Dataset records:
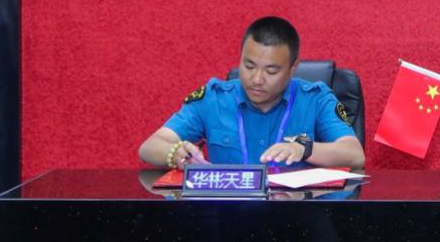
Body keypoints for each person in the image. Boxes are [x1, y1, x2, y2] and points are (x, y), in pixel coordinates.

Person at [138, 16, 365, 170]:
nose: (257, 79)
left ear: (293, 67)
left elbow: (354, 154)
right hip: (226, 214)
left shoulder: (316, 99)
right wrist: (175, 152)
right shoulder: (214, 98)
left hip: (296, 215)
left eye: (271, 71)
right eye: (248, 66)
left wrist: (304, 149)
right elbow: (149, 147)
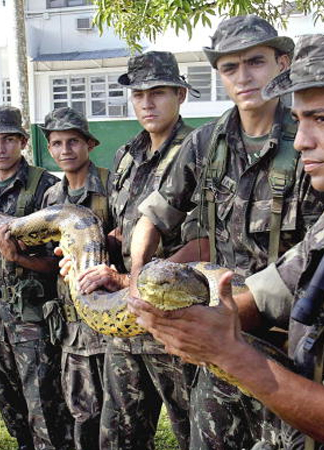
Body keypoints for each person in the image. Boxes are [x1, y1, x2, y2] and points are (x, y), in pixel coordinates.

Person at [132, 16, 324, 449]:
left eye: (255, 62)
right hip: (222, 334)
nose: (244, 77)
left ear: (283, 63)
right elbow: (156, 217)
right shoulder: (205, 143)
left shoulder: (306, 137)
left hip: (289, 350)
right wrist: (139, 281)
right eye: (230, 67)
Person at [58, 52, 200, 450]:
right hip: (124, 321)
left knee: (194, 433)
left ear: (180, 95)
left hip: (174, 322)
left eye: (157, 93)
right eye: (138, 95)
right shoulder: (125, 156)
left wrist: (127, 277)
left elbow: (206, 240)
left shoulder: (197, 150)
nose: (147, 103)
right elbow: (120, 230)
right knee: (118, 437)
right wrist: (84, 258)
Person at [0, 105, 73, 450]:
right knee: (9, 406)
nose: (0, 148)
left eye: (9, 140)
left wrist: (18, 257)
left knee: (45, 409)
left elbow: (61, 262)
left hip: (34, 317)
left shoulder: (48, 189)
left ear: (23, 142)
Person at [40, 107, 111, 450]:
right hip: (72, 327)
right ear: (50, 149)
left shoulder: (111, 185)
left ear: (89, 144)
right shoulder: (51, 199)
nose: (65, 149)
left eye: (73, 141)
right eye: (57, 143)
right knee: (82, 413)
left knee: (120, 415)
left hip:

→ **EXERCISE**
Could you write out all the records exactly, without the pictures?

→ **RESPONSE BOX**
Body keypoints for each person in the image. Boxes are [x1, y1, x2, y2] and points are (x, y), in pixel coordinates.

Person at [138, 16, 365, 170]:
nose: (257, 79)
left ear: (293, 67)
left elbow: (354, 154)
right hip: (226, 214)
left shoulder: (316, 99)
right wrist: (175, 152)
right shoulder: (214, 98)
left hip: (296, 215)
left eye: (271, 71)
right eye: (248, 66)
left wrist: (304, 149)
right elbow: (149, 147)
Body keypoints for each person in the image. Boxes are [x1, y1, x2, y2] and points are (x, y), in pixel coordinates.

Person at [132, 16, 324, 449]:
left eye: (255, 62)
right hip: (222, 334)
nose: (244, 77)
left ear: (283, 63)
right elbow: (156, 217)
right shoulder: (205, 143)
left shoulder: (306, 137)
left hip: (289, 350)
right wrist: (139, 281)
right eye: (230, 67)
Person at [58, 52, 200, 450]:
right hip: (124, 321)
left knee: (194, 433)
left ear: (180, 95)
left hip: (174, 322)
left eye: (157, 93)
right eye: (138, 95)
right shoulder: (125, 156)
left wrist: (127, 277)
left elbow: (206, 240)
left shoulder: (197, 150)
nose: (147, 103)
right elbow: (120, 230)
right knee: (118, 437)
right wrist: (84, 258)
Person at [0, 105, 73, 450]:
right knee: (9, 406)
nose: (0, 148)
left eye: (9, 140)
left wrist: (18, 257)
left knee: (45, 409)
left elbow: (61, 262)
left hip: (34, 317)
left shoulder: (48, 189)
left ear: (23, 142)
Person at [40, 107, 111, 450]:
right hip: (72, 327)
right ear: (50, 149)
left shoulder: (111, 185)
left ear: (89, 144)
right shoulder: (51, 199)
nose: (65, 149)
left eye: (73, 141)
right eye: (57, 143)
right knee: (82, 413)
left knee: (120, 415)
left hip:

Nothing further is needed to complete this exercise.